◆ **Actividades**:
**a)** En el fragmento sobre la muerte en el hombre, ¿de qué es fruto la muerte de la carne?
**b)** Sigue escribiendo el fragmento sobre la muerte en el hombre desde su última frase.

◆ **Fragmento**:
Pero la muerte, en el hombre, es algo más que un fenómeno psicosomático, que puede homologarse con la muerte de otros seres vivos creados. la muerte en el hombre es un fenómeno metafísico, sobrevenido porque el hombre, siendo naturaleza creada, es sobrenaturaleza. El hombre, enmarcado en, y fruto de la tarea creadora genesíaca, aparece como un ser sobrenatural en un doble sentido: por una parte, se le proclama rey de la creación, destinado a dominarla -por lo que está sobre ella-, y por otra, el aliento de vida que le da el ser es un aliento divino eternizante y, por ello cualitativamente distinto e infinitamente superior al del resto de todo lo creado.
El hombre, criatura-eternizada, no fue, ni siquiera originariamente, criatura glorificada, pero el aliento divino de vida, que al espiritualizarle lo eternizó, hizo tránsito a su envoltura corporal, que de suyo, de por sí, hubiera estado sujeta a la muerte. El hombre del paraíso era un hombre inmortalizado. la muerte en el hombre es un acontecimiento metafísico sobrevenido. la muerte de la carne es el fruto de la desobediencia de su espíritu libre, el Haftuag que dirían los alemanes, la responsabilidad hecha castigo por la Schuld, es decir, por la culpa.
Por eso, yo acojo con ironía el esfuerzo de algunos defensores, incluso en el campo católico, de la teoría de la evolución, con su lista más o menos imaginaria de los antropoides intermedios. Para mí, lo que teológica e históricamente se ha producido en la humanidad es, en cierto modo, una involución, una degradación, un retroceso. No es que el antropoide, en un momento y en un lugar indeterminados, se haya convertido en hombre, con la posición erecta -bípedo implume- y el ensanchamiento de su ángulo facial, sino que el hombre inmortalizado, con inteligencia diáfana y voluntad firme, al rebelar libremente su espíritu contra Dios, privó a su alma, no de su eternización -porque el espíritu no perece-, pero Si de su glorificación, y a la carne de su inmortalidad. Reducida la carne a sí misma, inutilizada por el pecado la fuerza inmortalizante del espíritu, el cuerpo del hombre quedó aprisionado por el deterioro y el desfallecimiento de la naturaleza creada que, en principio, iba a dominar. Por el pecado, la naturaleza le dominó y sometió la carne -sólo naturaleza de por sí- a su propia ley de finitud.

Imágenes de páginas y texto extraído:
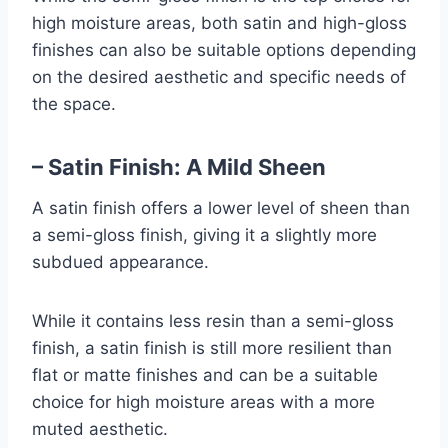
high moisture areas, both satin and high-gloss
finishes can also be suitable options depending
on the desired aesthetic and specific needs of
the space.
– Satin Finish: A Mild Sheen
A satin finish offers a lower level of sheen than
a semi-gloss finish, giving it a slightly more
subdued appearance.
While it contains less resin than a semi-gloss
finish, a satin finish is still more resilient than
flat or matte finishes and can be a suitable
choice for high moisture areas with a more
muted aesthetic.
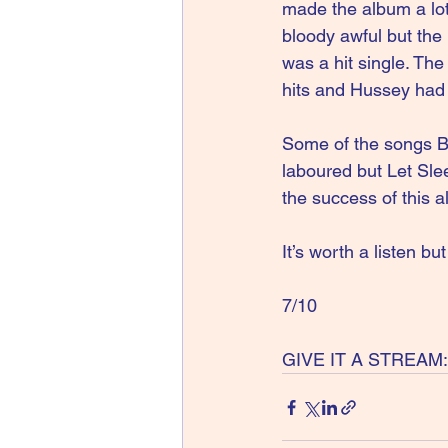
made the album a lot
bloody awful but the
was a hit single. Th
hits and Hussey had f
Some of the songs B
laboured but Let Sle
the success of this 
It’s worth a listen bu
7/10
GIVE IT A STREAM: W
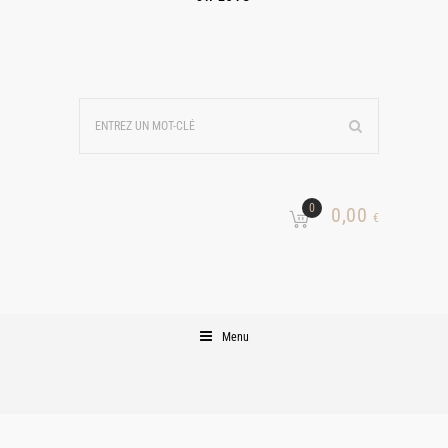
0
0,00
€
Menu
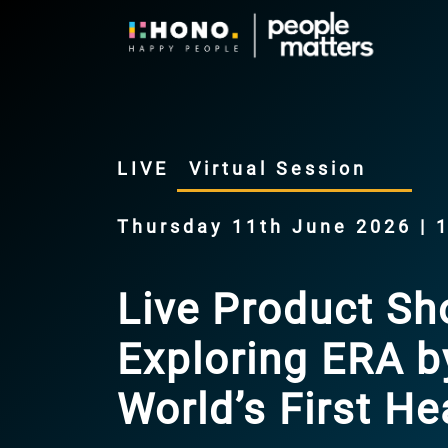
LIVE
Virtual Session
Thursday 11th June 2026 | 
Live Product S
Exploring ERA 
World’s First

◆ **Respuestas esperadas**:
**a)** De la desobediencia del espíritu libre del hombre.

**b)**
A luz de la fe proyectada sobre la muerte del hombre, sobre su reencuentro con la tierra, de cuyo barro se formó su carne, sobre la reconversión en polvo de lo que no era más que polvo, nos conduce desde la promesa del Paraíso que se perdió al cumplimiento histórico y metahistórico de la misma promesa. El vástago de José anunciado en el Génesis, próximo para Isaías, recordado en el Adviento que acaba de comenzar, vine a destruir el pecado y con el pecado su fruto, que es la muerte.
Esa victoria la consigue la Vida encarnada muriendo, y muriendo en la Cruz. A partir de ese instante, la muerte cobra, con significado distinto, otra valencia sobrenatural. No deja de ser un fenómeno psicosomático, no deja de ser salario del pecado, no deja de ser guadaña segadora, pero es, al mismo tiempo, para el hombre en gracia, que ha escondido su vida en Cristo y muere en El y con El, llave del Paraíso y janua coeli, puerta del cielo. Pero hay algo más. En el Símbolo de la Fe decimos que "creemos en la resurrección de los muertos",. la conversión de la guadaña en llave del muro que cierra en pórtico que se abre, es una realidad esperanzada para el cuerpo, que recobrará su incorruptibilidad y será inmortalizado y glorificado. Cuando se consume la victoria sobre la muerte, victoria que tuvo su principio y tiene su garantía en Cristo resucitado, con los ojos del cuerpo, que ahora no pueden ver a Dios, traspasados por el lumen gloriae, se podrá contemplar en Dios lo que El ha preparado para el gozo del hombre.
Todo esto nos lleva a lo que podríamos llamar una nueva visión de la muerte, de la vida y del status viatoris que discurre desde que la vida temporal se inicia hasta que la vida temporal concluye.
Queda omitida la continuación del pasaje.